(Collected data entries)

====

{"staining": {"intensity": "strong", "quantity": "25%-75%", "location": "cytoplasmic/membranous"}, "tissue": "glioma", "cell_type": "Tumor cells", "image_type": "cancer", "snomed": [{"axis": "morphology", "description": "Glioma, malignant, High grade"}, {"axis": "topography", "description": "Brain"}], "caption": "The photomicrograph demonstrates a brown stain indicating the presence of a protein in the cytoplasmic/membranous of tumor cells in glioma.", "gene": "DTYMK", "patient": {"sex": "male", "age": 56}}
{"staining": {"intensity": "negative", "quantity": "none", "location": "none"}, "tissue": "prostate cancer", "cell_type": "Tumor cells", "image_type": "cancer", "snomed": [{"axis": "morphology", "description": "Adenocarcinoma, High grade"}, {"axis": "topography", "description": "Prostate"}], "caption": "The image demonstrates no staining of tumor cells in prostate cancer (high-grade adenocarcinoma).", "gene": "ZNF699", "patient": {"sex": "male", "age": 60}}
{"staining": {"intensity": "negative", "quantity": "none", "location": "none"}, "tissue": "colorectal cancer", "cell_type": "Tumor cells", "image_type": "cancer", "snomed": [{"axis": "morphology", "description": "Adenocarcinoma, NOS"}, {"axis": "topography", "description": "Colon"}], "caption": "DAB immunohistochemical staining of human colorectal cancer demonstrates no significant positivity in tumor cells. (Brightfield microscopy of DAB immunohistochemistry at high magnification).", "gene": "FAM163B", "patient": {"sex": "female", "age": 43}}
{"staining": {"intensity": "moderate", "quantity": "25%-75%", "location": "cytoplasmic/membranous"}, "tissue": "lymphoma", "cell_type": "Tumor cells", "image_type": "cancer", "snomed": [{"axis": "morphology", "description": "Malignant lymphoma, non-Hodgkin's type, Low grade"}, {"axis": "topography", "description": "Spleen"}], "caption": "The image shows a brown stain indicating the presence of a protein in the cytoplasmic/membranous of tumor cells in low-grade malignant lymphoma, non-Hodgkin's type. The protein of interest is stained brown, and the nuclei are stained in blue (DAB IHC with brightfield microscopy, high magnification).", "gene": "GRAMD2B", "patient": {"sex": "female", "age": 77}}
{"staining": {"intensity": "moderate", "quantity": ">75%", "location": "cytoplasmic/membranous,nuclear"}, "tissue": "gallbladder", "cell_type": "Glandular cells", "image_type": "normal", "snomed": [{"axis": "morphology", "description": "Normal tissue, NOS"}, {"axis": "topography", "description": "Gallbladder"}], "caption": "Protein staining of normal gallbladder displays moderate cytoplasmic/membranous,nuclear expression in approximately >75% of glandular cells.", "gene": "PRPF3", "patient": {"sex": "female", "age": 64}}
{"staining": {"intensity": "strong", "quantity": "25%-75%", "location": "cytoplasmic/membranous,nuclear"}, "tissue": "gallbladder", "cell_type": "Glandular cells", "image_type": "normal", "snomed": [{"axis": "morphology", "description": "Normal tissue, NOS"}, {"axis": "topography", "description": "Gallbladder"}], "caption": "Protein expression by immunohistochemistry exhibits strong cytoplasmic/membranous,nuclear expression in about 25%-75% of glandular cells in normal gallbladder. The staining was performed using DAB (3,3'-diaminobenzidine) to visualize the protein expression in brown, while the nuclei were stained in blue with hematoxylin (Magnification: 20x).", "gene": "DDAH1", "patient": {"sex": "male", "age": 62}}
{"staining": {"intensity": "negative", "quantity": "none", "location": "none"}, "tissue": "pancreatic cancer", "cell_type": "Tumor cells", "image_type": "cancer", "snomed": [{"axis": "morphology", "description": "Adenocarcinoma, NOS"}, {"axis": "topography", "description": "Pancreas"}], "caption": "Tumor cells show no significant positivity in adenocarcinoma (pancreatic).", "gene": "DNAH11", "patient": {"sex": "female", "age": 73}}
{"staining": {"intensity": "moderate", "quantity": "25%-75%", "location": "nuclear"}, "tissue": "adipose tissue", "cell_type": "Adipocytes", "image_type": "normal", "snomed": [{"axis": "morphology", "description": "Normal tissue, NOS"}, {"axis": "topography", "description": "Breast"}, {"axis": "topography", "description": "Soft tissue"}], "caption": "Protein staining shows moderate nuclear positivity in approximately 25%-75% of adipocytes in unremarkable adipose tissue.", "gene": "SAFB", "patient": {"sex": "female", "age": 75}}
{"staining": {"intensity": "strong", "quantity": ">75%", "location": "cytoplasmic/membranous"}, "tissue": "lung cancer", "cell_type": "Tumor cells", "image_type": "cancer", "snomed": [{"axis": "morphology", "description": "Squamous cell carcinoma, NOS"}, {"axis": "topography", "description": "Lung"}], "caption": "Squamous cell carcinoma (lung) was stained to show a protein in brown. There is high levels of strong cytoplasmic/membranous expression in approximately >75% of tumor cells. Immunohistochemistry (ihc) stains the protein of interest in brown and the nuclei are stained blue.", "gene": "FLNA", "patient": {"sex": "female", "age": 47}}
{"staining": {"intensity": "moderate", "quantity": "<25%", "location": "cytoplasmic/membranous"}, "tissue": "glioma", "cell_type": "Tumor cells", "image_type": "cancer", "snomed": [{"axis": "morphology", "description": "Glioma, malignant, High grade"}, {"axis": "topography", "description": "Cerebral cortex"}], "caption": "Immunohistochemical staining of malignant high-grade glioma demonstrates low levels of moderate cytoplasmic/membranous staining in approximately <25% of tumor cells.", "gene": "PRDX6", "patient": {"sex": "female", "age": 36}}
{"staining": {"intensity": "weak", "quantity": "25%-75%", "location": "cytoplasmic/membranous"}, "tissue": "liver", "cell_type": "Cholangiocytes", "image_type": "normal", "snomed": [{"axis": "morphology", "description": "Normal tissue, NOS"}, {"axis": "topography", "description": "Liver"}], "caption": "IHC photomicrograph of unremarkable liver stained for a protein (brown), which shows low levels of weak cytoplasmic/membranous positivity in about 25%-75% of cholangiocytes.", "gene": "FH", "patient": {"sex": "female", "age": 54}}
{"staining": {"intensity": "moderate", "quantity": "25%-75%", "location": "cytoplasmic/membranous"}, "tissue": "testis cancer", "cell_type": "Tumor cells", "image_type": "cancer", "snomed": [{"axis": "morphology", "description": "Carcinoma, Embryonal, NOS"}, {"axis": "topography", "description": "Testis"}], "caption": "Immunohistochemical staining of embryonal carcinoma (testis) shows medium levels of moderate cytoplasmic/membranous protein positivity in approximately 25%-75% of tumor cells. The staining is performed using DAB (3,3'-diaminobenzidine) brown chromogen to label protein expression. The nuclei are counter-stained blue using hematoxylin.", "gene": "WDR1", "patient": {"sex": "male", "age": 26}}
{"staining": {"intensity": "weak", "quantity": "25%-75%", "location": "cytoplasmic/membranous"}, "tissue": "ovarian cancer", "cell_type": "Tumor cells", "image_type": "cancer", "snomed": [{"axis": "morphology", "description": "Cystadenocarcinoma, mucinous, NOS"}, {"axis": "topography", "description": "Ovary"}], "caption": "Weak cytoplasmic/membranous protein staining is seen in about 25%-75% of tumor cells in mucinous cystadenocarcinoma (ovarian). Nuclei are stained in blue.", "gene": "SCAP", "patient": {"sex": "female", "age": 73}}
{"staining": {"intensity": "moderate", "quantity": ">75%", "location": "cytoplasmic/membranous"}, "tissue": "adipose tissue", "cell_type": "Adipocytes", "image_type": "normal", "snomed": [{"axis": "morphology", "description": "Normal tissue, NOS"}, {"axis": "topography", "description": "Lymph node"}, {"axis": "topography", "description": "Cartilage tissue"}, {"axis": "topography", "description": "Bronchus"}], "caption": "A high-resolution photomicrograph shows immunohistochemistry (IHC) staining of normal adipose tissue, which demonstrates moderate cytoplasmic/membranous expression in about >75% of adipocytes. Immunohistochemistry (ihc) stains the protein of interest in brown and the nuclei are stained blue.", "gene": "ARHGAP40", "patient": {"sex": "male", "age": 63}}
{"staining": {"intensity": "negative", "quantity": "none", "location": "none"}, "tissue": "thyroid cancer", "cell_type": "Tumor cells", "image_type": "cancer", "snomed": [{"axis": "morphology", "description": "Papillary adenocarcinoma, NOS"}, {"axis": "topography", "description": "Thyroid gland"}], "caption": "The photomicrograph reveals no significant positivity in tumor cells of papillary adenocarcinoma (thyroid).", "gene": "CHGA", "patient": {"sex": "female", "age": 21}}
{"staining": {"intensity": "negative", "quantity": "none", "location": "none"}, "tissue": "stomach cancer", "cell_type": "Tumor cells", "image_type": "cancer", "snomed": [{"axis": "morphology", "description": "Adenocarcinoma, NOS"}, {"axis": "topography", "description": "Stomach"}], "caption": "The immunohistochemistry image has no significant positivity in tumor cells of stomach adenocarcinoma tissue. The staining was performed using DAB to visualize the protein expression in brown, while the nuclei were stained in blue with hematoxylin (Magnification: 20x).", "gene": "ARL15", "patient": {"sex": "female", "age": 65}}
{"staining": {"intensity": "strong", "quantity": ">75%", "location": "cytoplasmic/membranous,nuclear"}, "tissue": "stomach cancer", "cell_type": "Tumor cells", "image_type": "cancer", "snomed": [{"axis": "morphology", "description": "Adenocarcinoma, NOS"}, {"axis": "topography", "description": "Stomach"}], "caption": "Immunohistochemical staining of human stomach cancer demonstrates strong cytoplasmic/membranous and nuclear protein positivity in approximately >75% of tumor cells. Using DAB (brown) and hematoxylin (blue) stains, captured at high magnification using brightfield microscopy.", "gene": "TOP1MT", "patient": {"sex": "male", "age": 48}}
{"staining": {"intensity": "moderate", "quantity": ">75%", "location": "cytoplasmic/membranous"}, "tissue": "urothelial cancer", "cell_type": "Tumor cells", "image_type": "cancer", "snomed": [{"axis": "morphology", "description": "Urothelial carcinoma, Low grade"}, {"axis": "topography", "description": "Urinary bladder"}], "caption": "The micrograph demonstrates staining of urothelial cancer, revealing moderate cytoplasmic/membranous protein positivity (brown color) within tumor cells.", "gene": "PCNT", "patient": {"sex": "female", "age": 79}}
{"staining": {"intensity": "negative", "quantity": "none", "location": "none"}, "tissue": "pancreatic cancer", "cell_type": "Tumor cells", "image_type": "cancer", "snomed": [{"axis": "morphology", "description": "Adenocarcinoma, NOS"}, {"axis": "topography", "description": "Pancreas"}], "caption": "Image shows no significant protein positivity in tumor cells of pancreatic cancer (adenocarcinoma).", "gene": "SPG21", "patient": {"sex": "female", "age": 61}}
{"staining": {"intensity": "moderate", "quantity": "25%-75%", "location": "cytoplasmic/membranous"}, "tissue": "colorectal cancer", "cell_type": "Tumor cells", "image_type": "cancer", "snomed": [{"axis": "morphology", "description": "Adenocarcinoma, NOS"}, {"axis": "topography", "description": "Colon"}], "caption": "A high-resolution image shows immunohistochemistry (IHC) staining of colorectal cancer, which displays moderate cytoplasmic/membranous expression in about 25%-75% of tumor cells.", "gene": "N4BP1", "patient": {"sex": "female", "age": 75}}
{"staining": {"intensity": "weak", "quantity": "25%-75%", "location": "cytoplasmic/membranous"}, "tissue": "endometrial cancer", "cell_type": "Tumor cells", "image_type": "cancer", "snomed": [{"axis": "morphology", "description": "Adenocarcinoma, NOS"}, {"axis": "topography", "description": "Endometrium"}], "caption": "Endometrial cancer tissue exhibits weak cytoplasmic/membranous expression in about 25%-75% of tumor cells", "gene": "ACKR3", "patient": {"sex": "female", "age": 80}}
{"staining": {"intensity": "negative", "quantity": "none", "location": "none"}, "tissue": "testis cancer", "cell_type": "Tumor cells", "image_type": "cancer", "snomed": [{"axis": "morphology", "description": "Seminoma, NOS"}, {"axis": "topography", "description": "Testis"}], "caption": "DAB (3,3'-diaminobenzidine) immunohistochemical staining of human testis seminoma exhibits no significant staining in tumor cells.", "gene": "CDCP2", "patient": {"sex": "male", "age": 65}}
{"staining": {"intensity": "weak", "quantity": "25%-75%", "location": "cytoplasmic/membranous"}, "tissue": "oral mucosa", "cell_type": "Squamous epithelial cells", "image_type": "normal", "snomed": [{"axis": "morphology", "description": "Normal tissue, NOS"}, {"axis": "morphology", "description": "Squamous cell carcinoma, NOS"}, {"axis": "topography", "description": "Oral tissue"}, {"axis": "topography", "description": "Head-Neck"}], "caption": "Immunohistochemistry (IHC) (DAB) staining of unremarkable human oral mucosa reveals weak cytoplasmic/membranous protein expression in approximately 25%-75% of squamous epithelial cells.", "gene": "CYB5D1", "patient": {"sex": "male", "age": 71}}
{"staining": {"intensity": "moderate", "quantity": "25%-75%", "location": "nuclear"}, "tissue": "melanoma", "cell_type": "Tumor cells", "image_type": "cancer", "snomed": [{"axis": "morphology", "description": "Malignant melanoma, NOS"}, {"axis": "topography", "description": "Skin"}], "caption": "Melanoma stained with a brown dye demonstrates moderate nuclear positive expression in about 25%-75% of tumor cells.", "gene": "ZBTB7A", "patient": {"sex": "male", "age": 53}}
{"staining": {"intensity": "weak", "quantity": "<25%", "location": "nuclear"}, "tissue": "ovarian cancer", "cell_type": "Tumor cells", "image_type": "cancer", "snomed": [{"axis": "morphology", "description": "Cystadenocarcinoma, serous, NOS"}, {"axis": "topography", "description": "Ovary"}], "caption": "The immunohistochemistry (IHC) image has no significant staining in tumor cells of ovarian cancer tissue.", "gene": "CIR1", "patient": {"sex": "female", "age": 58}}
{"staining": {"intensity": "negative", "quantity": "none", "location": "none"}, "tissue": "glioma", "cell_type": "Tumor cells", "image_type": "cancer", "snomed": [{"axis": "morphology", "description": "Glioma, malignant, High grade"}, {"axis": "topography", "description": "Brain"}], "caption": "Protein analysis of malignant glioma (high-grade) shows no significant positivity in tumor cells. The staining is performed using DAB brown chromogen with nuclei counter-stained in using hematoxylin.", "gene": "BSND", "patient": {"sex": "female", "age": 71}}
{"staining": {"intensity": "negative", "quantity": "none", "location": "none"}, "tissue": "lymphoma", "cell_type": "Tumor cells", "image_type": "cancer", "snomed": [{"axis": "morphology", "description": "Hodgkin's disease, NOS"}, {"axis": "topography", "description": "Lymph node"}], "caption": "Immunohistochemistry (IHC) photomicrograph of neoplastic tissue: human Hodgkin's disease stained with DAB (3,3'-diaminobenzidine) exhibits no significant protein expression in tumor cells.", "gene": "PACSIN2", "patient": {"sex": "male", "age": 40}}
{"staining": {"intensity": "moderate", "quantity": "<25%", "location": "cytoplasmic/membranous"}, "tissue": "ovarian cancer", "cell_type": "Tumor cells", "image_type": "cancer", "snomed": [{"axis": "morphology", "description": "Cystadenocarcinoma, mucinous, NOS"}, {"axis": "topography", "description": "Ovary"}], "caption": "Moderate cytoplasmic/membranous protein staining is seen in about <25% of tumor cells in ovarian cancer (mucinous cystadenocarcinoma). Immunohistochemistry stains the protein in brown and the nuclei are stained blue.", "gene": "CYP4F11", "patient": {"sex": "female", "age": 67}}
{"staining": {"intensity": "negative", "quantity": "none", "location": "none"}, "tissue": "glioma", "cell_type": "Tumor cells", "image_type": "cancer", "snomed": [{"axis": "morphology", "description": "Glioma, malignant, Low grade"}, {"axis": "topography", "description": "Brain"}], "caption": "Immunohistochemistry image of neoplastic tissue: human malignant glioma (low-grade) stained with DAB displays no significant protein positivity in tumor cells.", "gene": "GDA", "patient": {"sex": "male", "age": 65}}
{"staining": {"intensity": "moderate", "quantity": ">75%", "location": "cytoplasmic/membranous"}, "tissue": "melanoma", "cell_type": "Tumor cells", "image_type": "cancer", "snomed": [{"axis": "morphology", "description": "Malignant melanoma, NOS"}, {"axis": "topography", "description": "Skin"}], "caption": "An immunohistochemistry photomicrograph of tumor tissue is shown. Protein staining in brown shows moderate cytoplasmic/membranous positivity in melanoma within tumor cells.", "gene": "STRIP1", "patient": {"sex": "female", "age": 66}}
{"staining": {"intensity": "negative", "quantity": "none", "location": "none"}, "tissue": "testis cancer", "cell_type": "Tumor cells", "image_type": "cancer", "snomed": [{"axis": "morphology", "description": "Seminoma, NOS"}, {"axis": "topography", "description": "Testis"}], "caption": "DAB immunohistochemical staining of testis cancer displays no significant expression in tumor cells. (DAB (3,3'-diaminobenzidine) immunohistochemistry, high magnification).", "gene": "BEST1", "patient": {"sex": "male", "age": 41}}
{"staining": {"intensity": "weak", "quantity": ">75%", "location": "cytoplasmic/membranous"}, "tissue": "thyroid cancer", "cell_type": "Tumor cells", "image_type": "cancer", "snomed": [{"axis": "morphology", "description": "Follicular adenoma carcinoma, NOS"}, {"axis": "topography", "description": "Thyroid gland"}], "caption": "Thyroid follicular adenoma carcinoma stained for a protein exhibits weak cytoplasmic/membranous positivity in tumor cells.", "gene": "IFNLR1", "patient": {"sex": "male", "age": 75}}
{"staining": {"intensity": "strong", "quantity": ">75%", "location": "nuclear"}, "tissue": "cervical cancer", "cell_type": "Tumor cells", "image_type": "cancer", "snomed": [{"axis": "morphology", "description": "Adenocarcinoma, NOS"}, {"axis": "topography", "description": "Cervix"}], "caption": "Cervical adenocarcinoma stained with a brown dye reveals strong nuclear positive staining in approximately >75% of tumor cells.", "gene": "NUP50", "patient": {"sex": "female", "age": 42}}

====

Begin at the line that has "cancer tissue exhibits" in the entries above; stop after the line that has "(3,3'-diaminobenzidine) immunohistochemical staining". Transcribe exactly those lines and no others.

## EXPECTED ANSWER
{"staining": {"intensity": "weak", "quantity": "25%-75%", "location": "cytoplasmic/membranous"}, "tissue": "endometrial cancer", "cell_type": "Tumor cells", "image_type": "cancer", "snomed": [{"axis": "morphology", "description": "Adenocarcinoma, NOS"}, {"axis": "topography", "description": "Endometrium"}], "caption": "Endometrial cancer tissue exhibits weak cytoplasmic/membranous expression in about 25%-75% of tumor cells", "gene": "ACKR3", "patient": {"sex": "female", "age": 80}}
{"staining": {"intensity": "negative", "quantity": "none", "location": "none"}, "tissue": "testis cancer", "cell_type": "Tumor cells", "image_type": "cancer", "snomed": [{"axis": "morphology", "description": "Seminoma, NOS"}, {"axis": "topography", "description": "Testis"}], "caption": "DAB (3,3'-diaminobenzidine) immunohistochemical staining of human testis seminoma exhibits no significant staining in tumor cells.", "gene": "CDCP2", "patient": {"sex": "male", "age": 65}}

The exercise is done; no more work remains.